TASK STATEMENT
Give back exactly the first lines of the entries below, through the line with "left eye: (446, 234)".

== RECORDS SHOWN

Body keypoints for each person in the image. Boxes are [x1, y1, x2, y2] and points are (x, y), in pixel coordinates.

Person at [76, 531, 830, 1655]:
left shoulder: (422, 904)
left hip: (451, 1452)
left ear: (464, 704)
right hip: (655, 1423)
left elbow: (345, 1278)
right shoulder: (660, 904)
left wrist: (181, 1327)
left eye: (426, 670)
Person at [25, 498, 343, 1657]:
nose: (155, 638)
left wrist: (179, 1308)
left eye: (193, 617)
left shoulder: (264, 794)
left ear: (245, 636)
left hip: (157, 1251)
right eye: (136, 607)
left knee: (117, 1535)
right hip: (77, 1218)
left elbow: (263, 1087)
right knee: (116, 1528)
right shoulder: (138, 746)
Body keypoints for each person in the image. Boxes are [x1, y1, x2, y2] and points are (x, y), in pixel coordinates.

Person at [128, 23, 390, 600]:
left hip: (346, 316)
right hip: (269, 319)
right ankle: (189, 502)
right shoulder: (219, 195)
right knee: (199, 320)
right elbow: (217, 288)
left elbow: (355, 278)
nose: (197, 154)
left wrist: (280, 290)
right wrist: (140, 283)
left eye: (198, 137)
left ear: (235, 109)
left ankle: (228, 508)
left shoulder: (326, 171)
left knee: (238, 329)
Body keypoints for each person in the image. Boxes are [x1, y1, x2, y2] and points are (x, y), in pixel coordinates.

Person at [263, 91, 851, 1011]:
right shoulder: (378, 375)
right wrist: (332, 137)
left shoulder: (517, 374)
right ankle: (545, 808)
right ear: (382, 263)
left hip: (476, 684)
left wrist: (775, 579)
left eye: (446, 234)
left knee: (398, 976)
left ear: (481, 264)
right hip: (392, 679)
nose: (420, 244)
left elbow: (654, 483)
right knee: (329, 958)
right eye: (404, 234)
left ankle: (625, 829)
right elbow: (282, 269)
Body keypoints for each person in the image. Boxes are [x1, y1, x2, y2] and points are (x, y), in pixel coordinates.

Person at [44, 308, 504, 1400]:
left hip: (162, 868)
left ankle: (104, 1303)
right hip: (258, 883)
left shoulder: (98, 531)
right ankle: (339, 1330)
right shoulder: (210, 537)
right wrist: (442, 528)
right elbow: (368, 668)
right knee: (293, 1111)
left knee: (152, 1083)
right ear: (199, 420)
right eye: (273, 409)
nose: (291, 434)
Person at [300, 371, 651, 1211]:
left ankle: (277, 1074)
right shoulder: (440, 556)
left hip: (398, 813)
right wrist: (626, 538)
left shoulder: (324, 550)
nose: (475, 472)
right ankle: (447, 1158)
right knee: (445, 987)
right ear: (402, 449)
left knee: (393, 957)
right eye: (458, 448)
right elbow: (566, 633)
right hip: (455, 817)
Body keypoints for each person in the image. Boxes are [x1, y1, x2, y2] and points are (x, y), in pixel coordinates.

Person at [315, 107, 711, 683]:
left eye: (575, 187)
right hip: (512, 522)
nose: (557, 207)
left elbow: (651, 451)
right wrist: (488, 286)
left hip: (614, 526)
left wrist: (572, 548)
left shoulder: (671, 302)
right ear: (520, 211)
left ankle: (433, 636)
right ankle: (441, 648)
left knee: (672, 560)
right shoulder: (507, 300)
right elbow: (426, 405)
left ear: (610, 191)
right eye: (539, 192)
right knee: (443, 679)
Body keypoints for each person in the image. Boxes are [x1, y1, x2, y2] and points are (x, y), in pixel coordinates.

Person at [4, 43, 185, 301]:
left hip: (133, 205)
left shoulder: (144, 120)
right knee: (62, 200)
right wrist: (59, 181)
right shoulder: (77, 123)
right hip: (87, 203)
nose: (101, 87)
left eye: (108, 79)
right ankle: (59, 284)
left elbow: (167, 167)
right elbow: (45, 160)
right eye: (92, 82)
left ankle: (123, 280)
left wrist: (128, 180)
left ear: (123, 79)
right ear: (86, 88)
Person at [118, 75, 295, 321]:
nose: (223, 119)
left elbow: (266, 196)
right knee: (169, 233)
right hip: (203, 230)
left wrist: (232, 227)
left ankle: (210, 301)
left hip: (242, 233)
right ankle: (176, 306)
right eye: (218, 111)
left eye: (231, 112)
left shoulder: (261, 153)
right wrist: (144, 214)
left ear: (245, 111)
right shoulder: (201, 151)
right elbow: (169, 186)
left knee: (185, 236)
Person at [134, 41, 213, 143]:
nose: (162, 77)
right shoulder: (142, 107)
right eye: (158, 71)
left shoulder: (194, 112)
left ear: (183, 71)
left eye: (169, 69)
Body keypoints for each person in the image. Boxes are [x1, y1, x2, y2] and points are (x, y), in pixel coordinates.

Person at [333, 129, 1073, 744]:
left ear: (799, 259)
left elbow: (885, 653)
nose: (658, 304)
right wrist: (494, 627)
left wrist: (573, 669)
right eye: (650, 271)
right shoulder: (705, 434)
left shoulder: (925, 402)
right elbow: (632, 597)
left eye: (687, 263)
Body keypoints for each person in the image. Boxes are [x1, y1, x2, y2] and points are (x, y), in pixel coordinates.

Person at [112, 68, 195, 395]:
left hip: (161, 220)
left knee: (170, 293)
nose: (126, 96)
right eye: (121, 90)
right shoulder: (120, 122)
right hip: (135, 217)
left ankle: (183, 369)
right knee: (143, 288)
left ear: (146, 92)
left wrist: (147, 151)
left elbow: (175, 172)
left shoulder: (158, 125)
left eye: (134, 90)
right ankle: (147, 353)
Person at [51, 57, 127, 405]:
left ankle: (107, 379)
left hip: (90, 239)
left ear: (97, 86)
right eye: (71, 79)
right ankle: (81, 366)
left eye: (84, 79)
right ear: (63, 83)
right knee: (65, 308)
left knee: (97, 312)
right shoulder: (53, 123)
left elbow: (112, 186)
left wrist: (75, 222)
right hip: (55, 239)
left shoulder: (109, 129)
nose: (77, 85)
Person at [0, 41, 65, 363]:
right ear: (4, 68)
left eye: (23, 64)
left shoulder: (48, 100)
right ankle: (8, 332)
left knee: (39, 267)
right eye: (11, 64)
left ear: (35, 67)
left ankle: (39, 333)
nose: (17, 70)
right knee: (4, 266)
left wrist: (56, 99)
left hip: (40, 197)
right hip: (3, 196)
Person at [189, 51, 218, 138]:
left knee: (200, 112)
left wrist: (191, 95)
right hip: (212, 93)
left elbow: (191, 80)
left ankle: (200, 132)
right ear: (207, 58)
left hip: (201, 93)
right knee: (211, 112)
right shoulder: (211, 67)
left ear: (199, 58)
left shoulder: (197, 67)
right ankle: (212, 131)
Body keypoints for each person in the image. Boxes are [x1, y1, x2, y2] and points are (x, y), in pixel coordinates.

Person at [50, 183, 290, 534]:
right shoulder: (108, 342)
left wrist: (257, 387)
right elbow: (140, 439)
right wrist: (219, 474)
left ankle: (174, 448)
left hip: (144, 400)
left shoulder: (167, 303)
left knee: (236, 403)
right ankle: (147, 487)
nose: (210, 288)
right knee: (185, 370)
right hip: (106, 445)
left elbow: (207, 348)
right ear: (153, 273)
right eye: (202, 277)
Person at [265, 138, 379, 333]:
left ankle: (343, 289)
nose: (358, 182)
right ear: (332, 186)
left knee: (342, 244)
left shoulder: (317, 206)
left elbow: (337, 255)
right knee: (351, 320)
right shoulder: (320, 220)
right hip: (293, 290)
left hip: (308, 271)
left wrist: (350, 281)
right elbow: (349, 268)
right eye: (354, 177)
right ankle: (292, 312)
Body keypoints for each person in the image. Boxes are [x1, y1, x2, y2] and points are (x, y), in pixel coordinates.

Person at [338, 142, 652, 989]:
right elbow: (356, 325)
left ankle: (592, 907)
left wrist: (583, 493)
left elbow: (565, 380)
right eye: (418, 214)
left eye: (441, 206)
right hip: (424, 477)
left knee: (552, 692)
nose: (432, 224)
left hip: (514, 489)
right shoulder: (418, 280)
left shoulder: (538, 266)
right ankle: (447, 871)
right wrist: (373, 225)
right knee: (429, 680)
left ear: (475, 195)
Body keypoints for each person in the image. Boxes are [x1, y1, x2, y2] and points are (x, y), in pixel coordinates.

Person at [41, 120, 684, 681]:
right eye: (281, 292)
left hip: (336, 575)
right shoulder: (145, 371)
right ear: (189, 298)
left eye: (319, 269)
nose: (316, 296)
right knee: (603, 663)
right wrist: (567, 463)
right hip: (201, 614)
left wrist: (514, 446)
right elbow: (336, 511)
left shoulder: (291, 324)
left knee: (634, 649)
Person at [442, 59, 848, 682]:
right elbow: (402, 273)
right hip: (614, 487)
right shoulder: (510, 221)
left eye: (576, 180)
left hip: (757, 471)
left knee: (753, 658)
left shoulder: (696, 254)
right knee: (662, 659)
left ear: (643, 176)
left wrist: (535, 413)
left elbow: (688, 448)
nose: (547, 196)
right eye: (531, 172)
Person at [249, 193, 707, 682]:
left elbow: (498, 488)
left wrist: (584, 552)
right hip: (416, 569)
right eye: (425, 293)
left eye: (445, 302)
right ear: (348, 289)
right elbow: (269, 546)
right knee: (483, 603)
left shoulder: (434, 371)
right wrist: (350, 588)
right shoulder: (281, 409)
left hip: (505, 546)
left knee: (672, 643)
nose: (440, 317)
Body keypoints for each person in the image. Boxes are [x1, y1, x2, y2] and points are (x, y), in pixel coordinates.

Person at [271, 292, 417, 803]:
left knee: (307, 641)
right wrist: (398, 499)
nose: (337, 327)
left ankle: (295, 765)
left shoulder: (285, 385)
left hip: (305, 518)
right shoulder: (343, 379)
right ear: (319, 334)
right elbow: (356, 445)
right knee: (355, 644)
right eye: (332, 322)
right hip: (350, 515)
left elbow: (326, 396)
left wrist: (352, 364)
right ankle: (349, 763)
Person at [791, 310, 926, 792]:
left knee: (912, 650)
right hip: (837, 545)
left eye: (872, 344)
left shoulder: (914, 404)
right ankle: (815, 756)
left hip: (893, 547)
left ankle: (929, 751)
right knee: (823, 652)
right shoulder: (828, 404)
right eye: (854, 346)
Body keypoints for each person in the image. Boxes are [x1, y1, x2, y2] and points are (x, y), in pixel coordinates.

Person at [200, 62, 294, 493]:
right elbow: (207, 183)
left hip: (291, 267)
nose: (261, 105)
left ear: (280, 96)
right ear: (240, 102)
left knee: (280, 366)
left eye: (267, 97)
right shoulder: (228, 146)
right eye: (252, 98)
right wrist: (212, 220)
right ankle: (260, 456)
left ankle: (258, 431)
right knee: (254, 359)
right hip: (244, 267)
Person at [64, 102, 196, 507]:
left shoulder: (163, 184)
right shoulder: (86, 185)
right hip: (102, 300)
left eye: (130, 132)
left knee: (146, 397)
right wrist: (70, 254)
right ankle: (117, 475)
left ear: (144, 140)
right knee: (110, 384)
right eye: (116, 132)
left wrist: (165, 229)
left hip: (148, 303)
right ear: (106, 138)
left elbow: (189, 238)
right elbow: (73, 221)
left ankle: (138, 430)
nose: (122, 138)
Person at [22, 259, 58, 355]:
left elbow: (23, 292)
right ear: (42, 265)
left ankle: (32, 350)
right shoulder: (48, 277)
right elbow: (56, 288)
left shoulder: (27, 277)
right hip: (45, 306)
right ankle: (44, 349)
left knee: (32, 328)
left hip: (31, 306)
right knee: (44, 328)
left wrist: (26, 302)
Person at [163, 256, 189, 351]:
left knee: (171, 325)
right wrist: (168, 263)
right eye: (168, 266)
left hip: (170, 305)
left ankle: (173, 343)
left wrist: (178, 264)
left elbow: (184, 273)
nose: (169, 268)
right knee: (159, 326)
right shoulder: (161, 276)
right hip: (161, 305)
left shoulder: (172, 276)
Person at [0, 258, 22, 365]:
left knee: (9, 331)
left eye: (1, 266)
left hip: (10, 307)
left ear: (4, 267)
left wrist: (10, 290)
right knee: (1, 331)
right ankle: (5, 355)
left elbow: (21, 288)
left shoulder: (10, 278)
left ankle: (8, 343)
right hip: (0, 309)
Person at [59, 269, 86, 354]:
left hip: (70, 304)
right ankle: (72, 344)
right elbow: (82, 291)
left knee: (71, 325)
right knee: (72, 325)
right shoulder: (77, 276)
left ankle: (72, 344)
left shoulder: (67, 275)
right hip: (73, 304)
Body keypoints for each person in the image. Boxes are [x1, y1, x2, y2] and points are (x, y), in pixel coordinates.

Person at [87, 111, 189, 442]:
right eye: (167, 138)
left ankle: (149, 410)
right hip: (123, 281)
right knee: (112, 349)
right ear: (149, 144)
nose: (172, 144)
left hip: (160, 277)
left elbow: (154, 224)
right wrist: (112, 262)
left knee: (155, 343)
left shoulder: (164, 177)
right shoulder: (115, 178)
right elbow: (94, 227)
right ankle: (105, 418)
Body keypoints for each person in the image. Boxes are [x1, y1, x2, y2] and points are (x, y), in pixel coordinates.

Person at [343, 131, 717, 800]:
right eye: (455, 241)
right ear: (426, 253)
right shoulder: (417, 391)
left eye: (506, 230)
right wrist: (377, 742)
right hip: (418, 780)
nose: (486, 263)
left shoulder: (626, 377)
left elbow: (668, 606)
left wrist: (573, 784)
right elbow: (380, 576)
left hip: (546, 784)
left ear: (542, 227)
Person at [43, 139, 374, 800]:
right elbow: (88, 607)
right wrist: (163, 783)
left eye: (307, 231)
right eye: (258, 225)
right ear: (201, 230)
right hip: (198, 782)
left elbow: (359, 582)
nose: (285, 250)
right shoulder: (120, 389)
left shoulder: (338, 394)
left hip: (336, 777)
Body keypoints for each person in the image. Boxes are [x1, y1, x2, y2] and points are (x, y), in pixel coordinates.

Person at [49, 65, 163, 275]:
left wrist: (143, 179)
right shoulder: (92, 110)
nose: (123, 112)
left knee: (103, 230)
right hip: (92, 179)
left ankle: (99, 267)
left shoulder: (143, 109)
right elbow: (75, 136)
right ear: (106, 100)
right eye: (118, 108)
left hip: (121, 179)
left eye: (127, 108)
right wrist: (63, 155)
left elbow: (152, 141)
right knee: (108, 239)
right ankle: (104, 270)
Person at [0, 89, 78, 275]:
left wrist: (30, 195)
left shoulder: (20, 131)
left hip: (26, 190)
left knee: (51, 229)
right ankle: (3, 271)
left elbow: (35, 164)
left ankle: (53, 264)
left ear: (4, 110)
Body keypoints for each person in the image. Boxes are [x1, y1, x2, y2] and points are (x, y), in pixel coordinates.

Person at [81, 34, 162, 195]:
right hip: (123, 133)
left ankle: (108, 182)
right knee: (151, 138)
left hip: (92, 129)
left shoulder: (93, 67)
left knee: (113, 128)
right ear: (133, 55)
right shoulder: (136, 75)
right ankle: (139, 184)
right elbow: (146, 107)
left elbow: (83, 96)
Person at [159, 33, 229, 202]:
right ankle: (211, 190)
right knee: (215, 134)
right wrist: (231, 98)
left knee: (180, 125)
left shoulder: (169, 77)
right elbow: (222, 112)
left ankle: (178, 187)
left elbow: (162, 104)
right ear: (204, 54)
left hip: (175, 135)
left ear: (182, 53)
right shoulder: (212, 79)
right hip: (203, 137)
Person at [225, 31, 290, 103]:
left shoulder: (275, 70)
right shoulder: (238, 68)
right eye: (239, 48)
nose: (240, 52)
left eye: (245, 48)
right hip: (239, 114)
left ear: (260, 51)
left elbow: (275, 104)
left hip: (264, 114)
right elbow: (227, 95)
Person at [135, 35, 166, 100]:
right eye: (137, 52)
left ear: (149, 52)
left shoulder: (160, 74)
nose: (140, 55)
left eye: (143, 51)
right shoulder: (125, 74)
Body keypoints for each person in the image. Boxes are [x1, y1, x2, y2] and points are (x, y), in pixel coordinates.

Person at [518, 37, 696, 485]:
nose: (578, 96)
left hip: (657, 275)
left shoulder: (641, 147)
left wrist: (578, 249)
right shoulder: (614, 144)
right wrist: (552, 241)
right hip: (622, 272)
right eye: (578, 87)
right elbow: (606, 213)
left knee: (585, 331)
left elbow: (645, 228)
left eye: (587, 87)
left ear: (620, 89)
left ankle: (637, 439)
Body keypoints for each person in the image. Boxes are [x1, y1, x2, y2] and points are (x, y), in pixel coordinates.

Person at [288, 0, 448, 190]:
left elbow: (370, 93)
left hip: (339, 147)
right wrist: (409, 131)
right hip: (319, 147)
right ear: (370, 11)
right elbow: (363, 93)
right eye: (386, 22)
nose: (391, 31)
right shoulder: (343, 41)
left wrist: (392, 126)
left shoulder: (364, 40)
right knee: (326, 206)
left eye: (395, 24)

====

RESPONSE BOX
Body keypoints for each person in the image. Boxes are [x1, y1, x2, y2] and points are (x, y), in pixel coordinates.

Person at [76, 531, 830, 1655]:
left shoulder: (422, 904)
left hip: (451, 1452)
left ear: (464, 704)
right hip: (655, 1423)
left elbow: (345, 1278)
right shoulder: (660, 904)
left wrist: (181, 1327)
left eye: (426, 670)
Person at [25, 498, 343, 1657]:
nose: (155, 638)
left wrist: (179, 1308)
left eye: (193, 617)
left shoulder: (264, 794)
left ear: (245, 636)
left hip: (157, 1251)
right eye: (136, 607)
left knee: (117, 1535)
right hip: (77, 1218)
left elbow: (263, 1087)
right knee: (116, 1528)
right shoulder: (138, 746)
Body keypoints for each person in the image. Boxes are [x1, y1, x2, y2] and points are (x, y), in pixel coordinates.

Person at [128, 23, 390, 600]:
left hip: (346, 316)
right hip: (269, 319)
right ankle: (189, 502)
right shoulder: (219, 195)
right knee: (199, 320)
right elbow: (217, 288)
left elbow: (355, 278)
nose: (197, 154)
left wrist: (280, 290)
right wrist: (140, 283)
left eye: (198, 137)
left ear: (235, 109)
left ankle: (228, 508)
left shoulder: (326, 171)
left knee: (238, 329)
Body keypoints for each person in the image. Boxes are [x1, y1, x2, y2] and points are (x, y), in pixel coordinates.

Person at [263, 91, 851, 1011]:
right shoulder: (378, 375)
right wrist: (332, 137)
left shoulder: (517, 374)
right ankle: (545, 808)
right ear: (382, 263)
left hip: (476, 684)
left wrist: (775, 579)
left eye: (446, 234)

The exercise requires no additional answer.